_PROMPT_: Write out exactly the lines below that run from the one containing "left ear: (236, 159)" through the one containing "nose: (229, 161)", both included, with no other lines.

[[ INPUT DATA open ]]

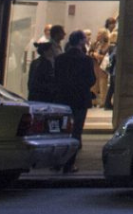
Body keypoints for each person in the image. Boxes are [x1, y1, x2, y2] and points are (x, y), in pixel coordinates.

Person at [54, 31, 97, 173]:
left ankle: (57, 161)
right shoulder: (86, 60)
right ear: (80, 41)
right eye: (84, 39)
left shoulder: (60, 59)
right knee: (76, 131)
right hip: (80, 99)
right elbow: (91, 80)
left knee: (62, 131)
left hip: (63, 98)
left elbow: (56, 78)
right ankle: (69, 164)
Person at [89, 29, 111, 106]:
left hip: (103, 67)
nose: (97, 35)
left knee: (103, 85)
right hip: (95, 66)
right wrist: (93, 55)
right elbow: (90, 52)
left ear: (103, 35)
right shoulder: (96, 44)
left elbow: (108, 57)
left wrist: (98, 56)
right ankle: (93, 101)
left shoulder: (108, 45)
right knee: (94, 84)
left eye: (99, 33)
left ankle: (103, 101)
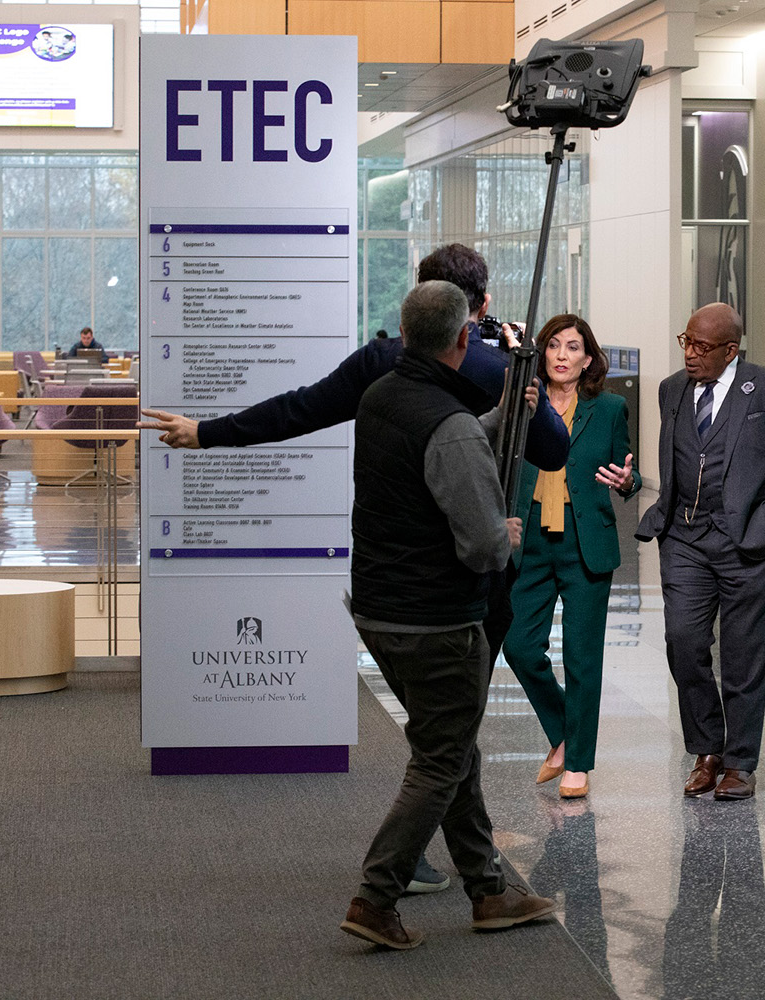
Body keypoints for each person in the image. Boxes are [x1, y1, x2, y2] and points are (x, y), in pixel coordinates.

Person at [137, 243, 567, 896]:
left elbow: (298, 409)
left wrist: (208, 432)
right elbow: (555, 452)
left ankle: (472, 875)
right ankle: (419, 874)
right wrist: (521, 392)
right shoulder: (495, 367)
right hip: (472, 582)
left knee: (444, 731)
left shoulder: (379, 365)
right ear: (475, 311)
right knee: (451, 734)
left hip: (385, 585)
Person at [339, 280, 555, 951]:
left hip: (379, 610)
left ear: (406, 333)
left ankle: (488, 891)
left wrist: (495, 420)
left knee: (454, 748)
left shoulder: (381, 399)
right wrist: (509, 533)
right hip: (439, 621)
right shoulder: (450, 425)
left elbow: (436, 456)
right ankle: (376, 898)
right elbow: (485, 546)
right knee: (440, 761)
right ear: (464, 338)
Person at [634, 303, 765, 801]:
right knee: (683, 642)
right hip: (685, 539)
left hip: (748, 541)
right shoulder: (672, 389)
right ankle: (706, 748)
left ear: (731, 350)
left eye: (702, 346)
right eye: (685, 341)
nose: (690, 354)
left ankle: (739, 763)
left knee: (743, 655)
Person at [503, 314, 640, 799]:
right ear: (542, 354)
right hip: (531, 540)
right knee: (518, 645)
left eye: (573, 347)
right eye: (554, 346)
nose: (562, 355)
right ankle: (565, 730)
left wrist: (628, 483)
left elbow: (630, 473)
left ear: (588, 359)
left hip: (586, 542)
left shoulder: (609, 408)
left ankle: (578, 763)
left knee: (582, 659)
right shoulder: (523, 404)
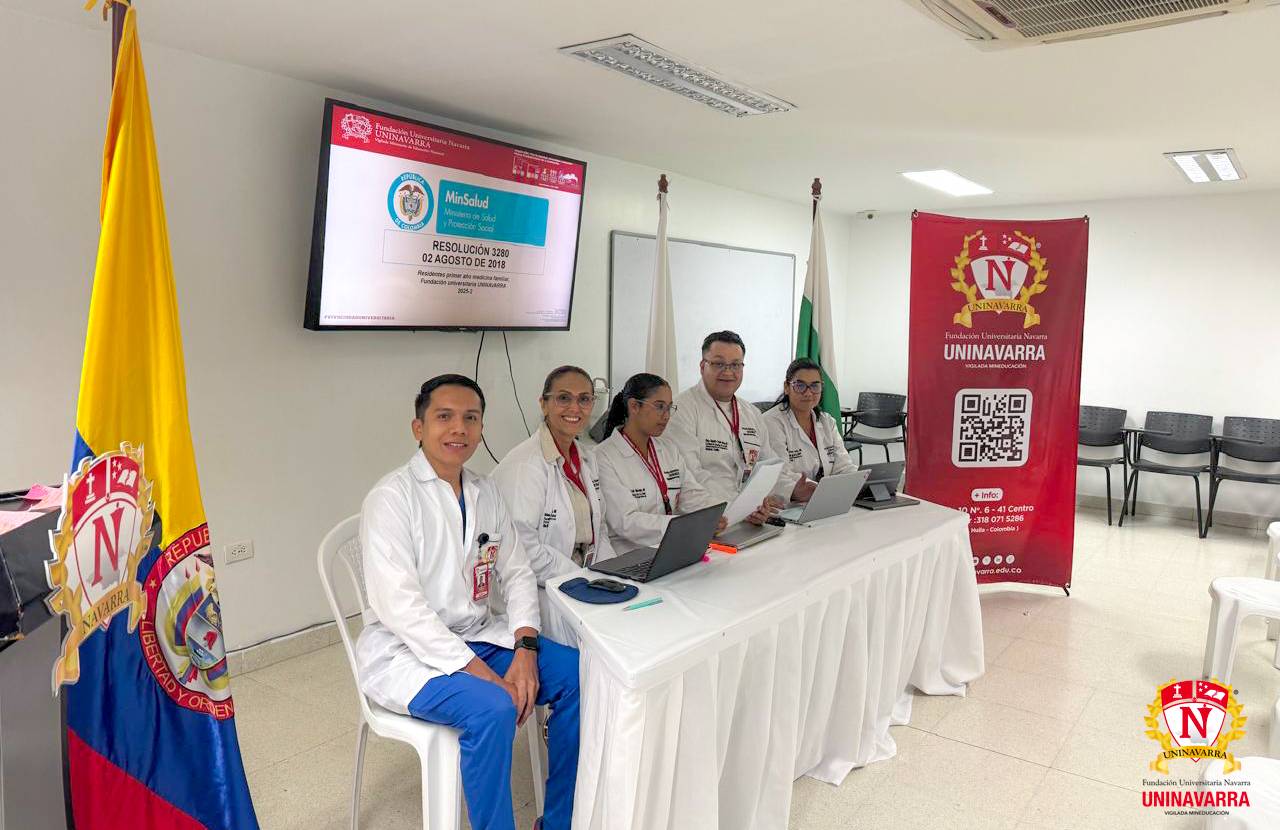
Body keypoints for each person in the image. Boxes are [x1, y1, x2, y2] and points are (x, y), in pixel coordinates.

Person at [356, 374, 579, 830]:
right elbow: (401, 609)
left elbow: (518, 573)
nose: (459, 428)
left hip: (478, 634)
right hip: (407, 652)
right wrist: (484, 676)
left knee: (579, 675)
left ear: (480, 429)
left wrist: (526, 650)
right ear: (418, 428)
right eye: (445, 416)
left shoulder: (485, 491)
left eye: (471, 418)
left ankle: (558, 822)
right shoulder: (391, 498)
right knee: (493, 707)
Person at [493, 365, 615, 585]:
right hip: (542, 586)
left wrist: (611, 574)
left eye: (584, 399)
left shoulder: (587, 458)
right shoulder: (524, 466)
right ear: (544, 404)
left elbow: (599, 528)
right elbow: (523, 549)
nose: (575, 408)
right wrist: (584, 580)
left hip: (584, 576)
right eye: (563, 398)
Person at [665, 330, 793, 522]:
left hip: (750, 517)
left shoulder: (751, 413)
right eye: (718, 364)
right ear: (702, 366)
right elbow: (690, 476)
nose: (728, 372)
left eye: (735, 365)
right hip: (707, 519)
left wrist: (764, 501)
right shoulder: (680, 410)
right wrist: (739, 507)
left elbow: (768, 465)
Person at [595, 373, 727, 551]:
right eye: (659, 407)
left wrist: (717, 514)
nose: (666, 416)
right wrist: (685, 525)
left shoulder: (668, 449)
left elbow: (692, 495)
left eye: (669, 408)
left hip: (673, 545)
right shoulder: (603, 457)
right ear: (634, 406)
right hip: (630, 554)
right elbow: (626, 522)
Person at [764, 358, 856, 501]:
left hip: (827, 498)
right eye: (800, 385)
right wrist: (821, 490)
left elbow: (843, 465)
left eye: (815, 386)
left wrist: (858, 480)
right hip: (789, 503)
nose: (808, 393)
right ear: (787, 387)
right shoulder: (771, 422)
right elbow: (781, 474)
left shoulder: (827, 422)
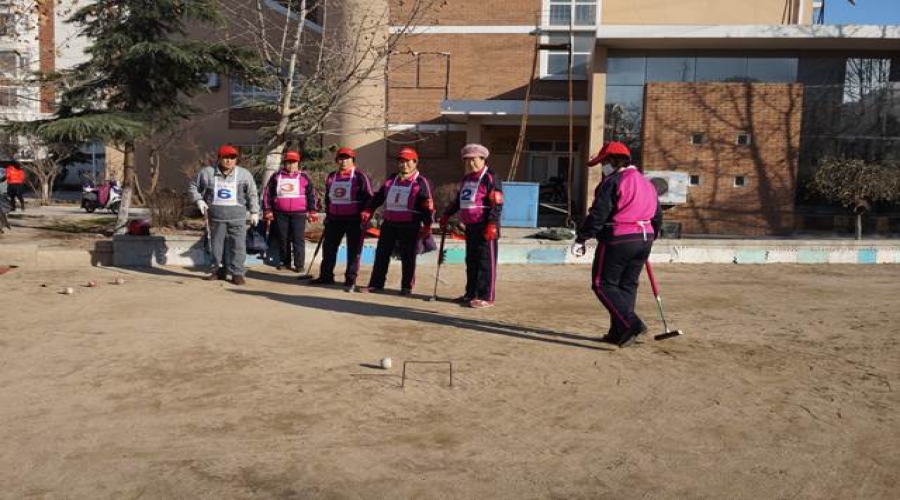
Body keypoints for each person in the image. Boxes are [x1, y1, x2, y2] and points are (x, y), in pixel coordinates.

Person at [570, 141, 662, 348]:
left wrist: (582, 238)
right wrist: (650, 237)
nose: (603, 167)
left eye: (604, 162)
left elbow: (599, 213)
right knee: (626, 285)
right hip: (644, 237)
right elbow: (657, 215)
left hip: (619, 237)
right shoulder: (647, 183)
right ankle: (619, 331)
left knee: (602, 284)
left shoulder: (613, 182)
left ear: (613, 161)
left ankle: (631, 323)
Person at [358, 147, 434, 295]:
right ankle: (376, 284)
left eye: (407, 161)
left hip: (410, 224)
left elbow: (427, 204)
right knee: (381, 254)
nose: (404, 164)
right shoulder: (392, 179)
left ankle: (406, 286)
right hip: (389, 223)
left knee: (408, 257)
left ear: (415, 162)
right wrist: (369, 209)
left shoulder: (421, 181)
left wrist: (428, 224)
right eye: (401, 161)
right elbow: (379, 196)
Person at [439, 143, 504, 308]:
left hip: (485, 226)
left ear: (483, 159)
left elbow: (497, 202)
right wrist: (447, 214)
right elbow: (460, 199)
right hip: (470, 226)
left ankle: (486, 296)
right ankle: (471, 294)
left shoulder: (490, 177)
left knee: (485, 262)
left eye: (474, 159)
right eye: (467, 160)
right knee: (472, 261)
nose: (470, 163)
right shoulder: (467, 179)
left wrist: (492, 223)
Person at [189, 144, 260, 285]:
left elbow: (252, 193)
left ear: (236, 159)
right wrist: (199, 200)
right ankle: (217, 271)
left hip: (238, 217)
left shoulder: (244, 174)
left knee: (238, 247)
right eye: (225, 158)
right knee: (216, 246)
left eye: (232, 158)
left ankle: (237, 273)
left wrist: (254, 211)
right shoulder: (207, 173)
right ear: (219, 158)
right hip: (216, 218)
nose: (229, 161)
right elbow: (193, 186)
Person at [310, 147, 373, 289]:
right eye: (341, 158)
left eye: (347, 158)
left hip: (354, 219)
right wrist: (327, 214)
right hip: (334, 219)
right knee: (329, 248)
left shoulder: (360, 176)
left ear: (352, 160)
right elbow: (328, 197)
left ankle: (350, 279)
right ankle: (326, 276)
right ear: (337, 160)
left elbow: (369, 197)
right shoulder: (332, 176)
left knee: (353, 250)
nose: (344, 161)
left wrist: (366, 213)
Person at [262, 150, 318, 272]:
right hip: (280, 213)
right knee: (283, 238)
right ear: (284, 163)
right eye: (288, 162)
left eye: (293, 162)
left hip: (299, 213)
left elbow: (311, 194)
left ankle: (299, 264)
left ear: (298, 163)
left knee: (298, 239)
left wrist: (312, 210)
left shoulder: (304, 176)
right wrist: (267, 210)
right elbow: (267, 194)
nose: (291, 165)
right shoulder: (276, 176)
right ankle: (284, 261)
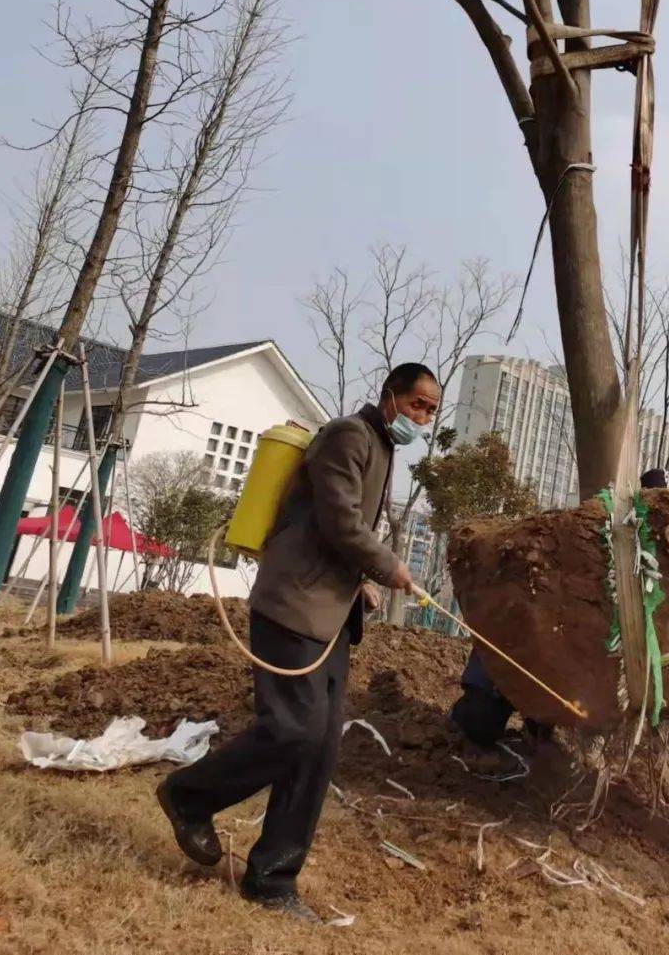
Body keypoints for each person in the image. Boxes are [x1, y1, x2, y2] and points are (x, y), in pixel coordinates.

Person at [157, 363, 440, 923]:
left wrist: (360, 584)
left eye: (430, 411)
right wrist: (389, 568)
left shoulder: (381, 448)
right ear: (390, 397)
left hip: (330, 619)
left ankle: (272, 879)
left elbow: (329, 531)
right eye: (417, 405)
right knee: (292, 728)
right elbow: (338, 522)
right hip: (292, 608)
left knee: (318, 747)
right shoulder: (347, 436)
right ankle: (189, 796)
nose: (422, 418)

[[ INPUT DATA closed ]]

_YOUR SOLUTION_:
left ear: (236, 159)
right wrist: (199, 200)
right ankle: (217, 271)
left hip: (238, 217)
left shoulder: (244, 174)
left knee: (238, 247)
right eye: (225, 158)
right knee: (216, 246)
left eye: (232, 158)
left ankle: (237, 273)
left wrist: (254, 211)
right shoulder: (207, 173)
right ear: (219, 158)
right hip: (216, 218)
nose: (229, 161)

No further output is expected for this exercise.